EXERCISE DIRECTIONS: Write out the data below exactly, from its first line to the line containing "the simulation did", that line included.
*** Begin section ***
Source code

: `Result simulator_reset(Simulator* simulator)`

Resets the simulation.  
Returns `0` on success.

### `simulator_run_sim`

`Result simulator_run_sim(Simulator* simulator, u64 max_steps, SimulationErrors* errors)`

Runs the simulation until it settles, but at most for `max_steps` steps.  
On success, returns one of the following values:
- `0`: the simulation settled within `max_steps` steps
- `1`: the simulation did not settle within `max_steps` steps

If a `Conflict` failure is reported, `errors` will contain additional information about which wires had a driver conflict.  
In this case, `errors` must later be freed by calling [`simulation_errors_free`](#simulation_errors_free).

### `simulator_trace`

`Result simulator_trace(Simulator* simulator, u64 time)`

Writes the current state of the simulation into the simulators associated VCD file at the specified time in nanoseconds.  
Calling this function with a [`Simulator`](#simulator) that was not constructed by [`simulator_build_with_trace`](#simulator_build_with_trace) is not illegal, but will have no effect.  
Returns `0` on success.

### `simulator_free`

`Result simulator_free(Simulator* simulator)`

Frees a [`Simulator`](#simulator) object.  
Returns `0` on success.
*** End section ***
SOLUTION:
Source code

: `Result simulator_reset(Simulator* simulator)`

Resets the simulation.  
Returns `0` on success.

### `simulator_run_sim`

`Result simulator_run_sim(Simulator* simulator, u64 max_steps, SimulationErrors* errors)`

Runs the simulation until it settles, but at most for `max_steps` steps.  
On success, returns one of the following values:
- `0`: the simulation settled within `max_steps` steps
- `1`: the simulation did not settle within `max_steps` steps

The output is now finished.